In total, the Isle of Anglesey Coastal Path stretches more than 200 kilometres around the island, and 95 per cent of that falls within the AONB. ‘To a certain extent, everything that is a highlight of the AONB is also a highlight of the coastal path,’ Godber says. ‘It’s a way for the general public to get out and enjoy the AONB, to see geological sites such as South Stack and the north coast, which are essentially the landscape gems of the coastal path. Personally, I think one of the nicest things about the coastal path is the variety of the landscape – this sort of area has the seascape and the dramatic coastal landscape views, whereas along the southern end, you get a brilliant view of Snowdonia.’
So far, the initiative has proved very popular with visitors. ‘The coastal path has been very well publicised and is becoming a major draw,’ Milner confirms. ‘We have an annual footfall of around 350,000 people.’
But if these figures are encouraging, Godber believes that the path deserves even greater recognition. ‘We’re hoping to get to national trail status,’ he says. ‘We’ve had to apply to the Countryside Council for Wales – that’s under way at the moment – and obviously we have to hit certain targets in terms of accessibility, the standard of the path, the infrastructure and added links with the environment, interpretation and so on, but those are the targets we’ve been working towards over the past five to six years anyway, so we’re hopefully in pretty good shape.’
If the application is successful, the coastal path will become the fourth national trail in Wales. However, perhaps the most exciting tourism-related development is the island’s ongoing application for European geopark status. Established in 2000, there are now 32 such parks, including the Brecon Beacons.

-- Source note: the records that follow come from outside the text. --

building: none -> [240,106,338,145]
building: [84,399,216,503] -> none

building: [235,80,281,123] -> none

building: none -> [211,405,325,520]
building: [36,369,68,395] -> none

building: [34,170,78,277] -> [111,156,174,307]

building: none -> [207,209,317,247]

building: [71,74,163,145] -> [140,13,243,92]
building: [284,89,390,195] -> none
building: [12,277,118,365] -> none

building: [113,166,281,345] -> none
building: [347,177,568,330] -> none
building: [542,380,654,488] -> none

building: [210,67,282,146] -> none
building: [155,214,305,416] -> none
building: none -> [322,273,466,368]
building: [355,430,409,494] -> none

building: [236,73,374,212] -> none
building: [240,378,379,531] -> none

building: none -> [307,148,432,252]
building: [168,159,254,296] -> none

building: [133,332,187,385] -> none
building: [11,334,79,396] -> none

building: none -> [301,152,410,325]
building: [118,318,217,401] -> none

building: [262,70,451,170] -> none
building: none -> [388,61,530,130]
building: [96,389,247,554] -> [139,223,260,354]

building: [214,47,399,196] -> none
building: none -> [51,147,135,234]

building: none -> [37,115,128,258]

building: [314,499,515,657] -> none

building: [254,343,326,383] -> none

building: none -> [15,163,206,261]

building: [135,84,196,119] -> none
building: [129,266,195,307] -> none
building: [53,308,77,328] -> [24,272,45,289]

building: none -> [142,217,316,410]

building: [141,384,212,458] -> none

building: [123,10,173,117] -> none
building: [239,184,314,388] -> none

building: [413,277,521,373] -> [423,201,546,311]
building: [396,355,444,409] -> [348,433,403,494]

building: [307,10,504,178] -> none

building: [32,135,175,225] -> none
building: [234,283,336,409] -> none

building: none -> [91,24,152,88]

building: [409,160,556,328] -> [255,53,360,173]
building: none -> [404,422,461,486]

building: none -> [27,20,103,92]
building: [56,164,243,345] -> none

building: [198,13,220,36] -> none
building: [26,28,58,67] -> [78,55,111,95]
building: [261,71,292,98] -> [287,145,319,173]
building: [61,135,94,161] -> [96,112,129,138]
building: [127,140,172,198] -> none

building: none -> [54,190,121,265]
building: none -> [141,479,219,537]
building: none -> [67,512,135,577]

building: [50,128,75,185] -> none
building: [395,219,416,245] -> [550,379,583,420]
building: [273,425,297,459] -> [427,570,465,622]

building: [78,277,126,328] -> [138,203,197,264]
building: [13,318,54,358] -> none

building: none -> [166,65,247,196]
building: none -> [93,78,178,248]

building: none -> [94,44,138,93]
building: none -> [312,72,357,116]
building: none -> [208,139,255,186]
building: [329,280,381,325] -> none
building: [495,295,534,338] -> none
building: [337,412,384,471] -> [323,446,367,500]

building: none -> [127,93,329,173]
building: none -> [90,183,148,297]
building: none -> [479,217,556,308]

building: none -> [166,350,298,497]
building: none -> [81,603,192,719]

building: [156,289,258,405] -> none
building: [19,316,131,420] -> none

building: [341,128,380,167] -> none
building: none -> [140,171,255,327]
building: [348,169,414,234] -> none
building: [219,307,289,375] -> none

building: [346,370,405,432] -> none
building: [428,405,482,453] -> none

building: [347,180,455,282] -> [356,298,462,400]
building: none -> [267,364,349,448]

In order to qualify for geopark status, a site must demonstrate a special geological heritage and the potential to generate sustainable economic development through geotourism. Anglesey seems to be a prime candidate.
Rock star
‘We have the oldest fossils in Wales,’ says Dr Margaret Wood, director of GeoMôn, the organisation supporting Anglesey’s bid for geopark status. ‘And we have probably the best teaching area for geology in the whole of Britain – more schools and universities use it as a teaching area than anywhere else in UK.’ In fact, a recent survey carried out on the site of the proposed geopark by the Gwynedd and Môn RIGS Group for the Welsh Assembly Government identified about 150 sites where either the general public or schools and colleges could benefit from using the landscape to learn about geology.
This isn’t surprising, considering the fact that Anglesey contains rocks spanning nine geological periods over 600 million years. According to Wood, ‘Anglesey is the place to teach plate tectonics, because you have all sorts of examples of the different plate edges. And there are fantastic Pre-Cambrian rocks with folding and faulting at South Stack.
‘It’s a very popular area to study. Llanddwyn Island and the adjacent forest on the west coast,’ she continues, ‘is famous for its pillow lavas, because they’re still perfectly formed. Formed from a basalt-like rock called spillite, they were extruded at a plate margin and they’re very beautiful to look at – they really are just like pillows, one on top of the other – and the ones in Anglesey are between 560 and 600 million years old, but they look just as if they were extruded yesterday.’
Given that the mineral wealth of the island has been exploited through mining and quarrying for centuries, it seems fitting that, should the area gain geopark status, it will allow the landscape to provide economic benefits to the islanders for years to come, without disturbing the scenery that makes it unique.